**DATA RECORDS**
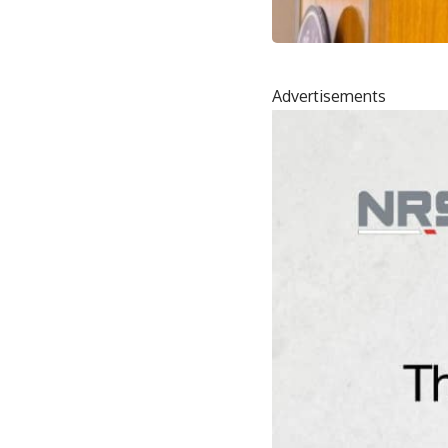
Advertisements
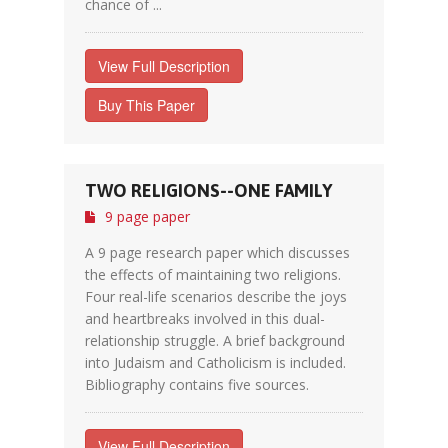
chance of ...
View Full Description
Buy This Paper
TWO RELIGIONS--ONE FAMILY
9 page paper
A 9 page research paper which discusses
the effects of maintaining two religions.
Four real-life scenarios describe the joys
and heartbreaks involved in this dual-
relationship struggle. A brief background
into Judaism and Catholicism is included.
Bibliography contains five sources.
View Full Description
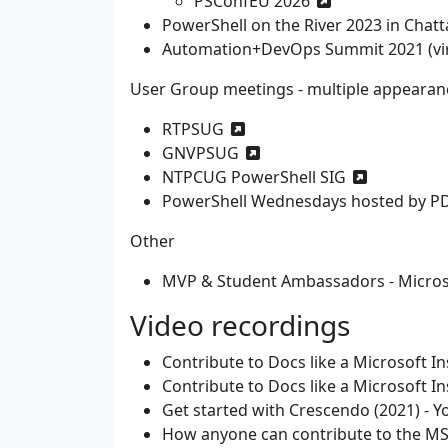
PSConfEU 2026
PowerShell on the River 2023 in Chat
Automation+DevOps Summit 2021 (vir
User Group meetings - multiple appearan
RTPSUG
GNVPSUG
NTPCUG PowerShell SIG
PowerShell Wednesdays hosted by P
Other
MVP & Student Ambassadors - Microso
Video recordings
Contribute to Docs like a Microsoft In
Contribute to Docs like a Microsoft In
Get started with Crescendo (2021) - 
How anyone can contribute to the MS 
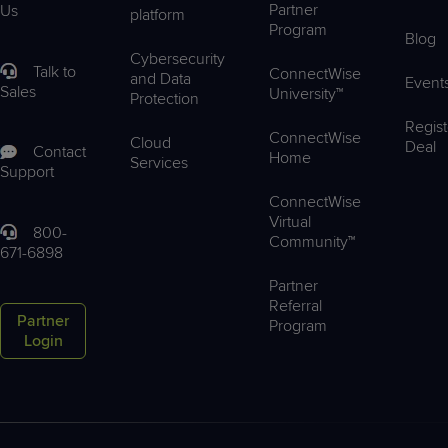
Partner
Us
platform
Program
Blog
Cybersecurity
Talk to
ConnectWise
and Data
Event
Sales
University™
Protection
Regist
ConnectWise
Cloud
Deal
Contact
Home
Services
Support
ConnectWise
Virtual
800-
Community™
671-6898
Partner
Referral
Partner
Program
Login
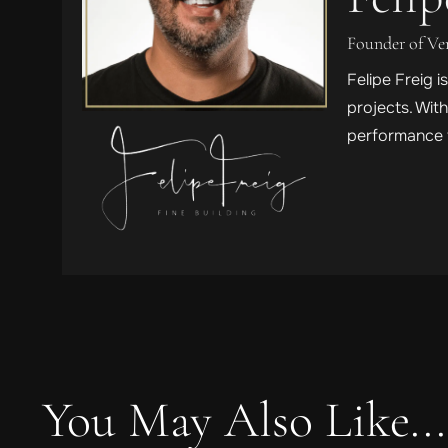
Founder of V
Felipe Freig 
projects. Wit
performance t
You May Also Like...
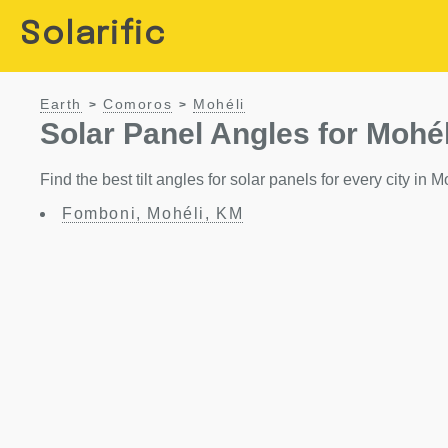
Solarific
Earth
Comoros
Mohéli
>
>
Solar Panel Angles for Mohél
Find the best tilt angles for solar panels for every city in
Fomboni, Mohéli, KM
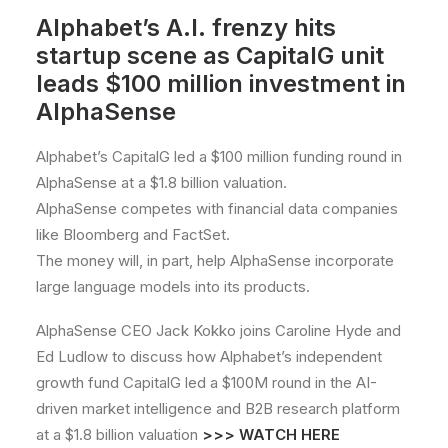
Alphabet’s A.I. frenzy hits
startup scene as CapitalG unit
leads $100 million investment in
AlphaSense
Alphabet’s CapitalG led a $100 million funding round in
AlphaSense at a $1.8 billion valuation.
AlphaSense competes with financial data companies
like Bloomberg and FactSet.
The money will, in part, help AlphaSense incorporate
large language models into its products.
AlphaSense CEO Jack Kokko joins Caroline Hyde and
Ed Ludlow to discuss how Alphabet’s independent
growth fund CapitalG led a $100M round in the AI-
driven market intelligence and B2B research platform
at a $1.8 billion valuation
>>>
WATCH HERE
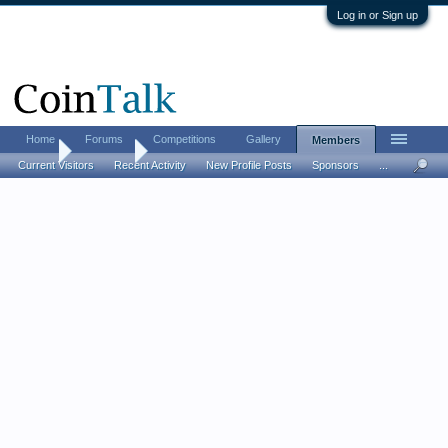
Log in or Sign up
Home
Forums
Competitions
Gallery
Members
Home
Members
Current Visitors
Recent Activity
New Profile Posts
Sponsors
...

**WHAT NEEDS TO BE DONE**
Copy the lines from the line with "Founder of V" to the line with "Fomboni, Mohéli, KM" exactly, and leave the pictures out.

**PROBLEM SOLUTION**
Founder of V
Felipe Freig 
projects. Wit
performance t
You May Also Like...
Solarific
Earth
Comoros
Mohéli
>
>
Solar Panel Angles for Mohél
Find the best tilt angles for solar panels for every city in
Fomboni, Mohéli, KM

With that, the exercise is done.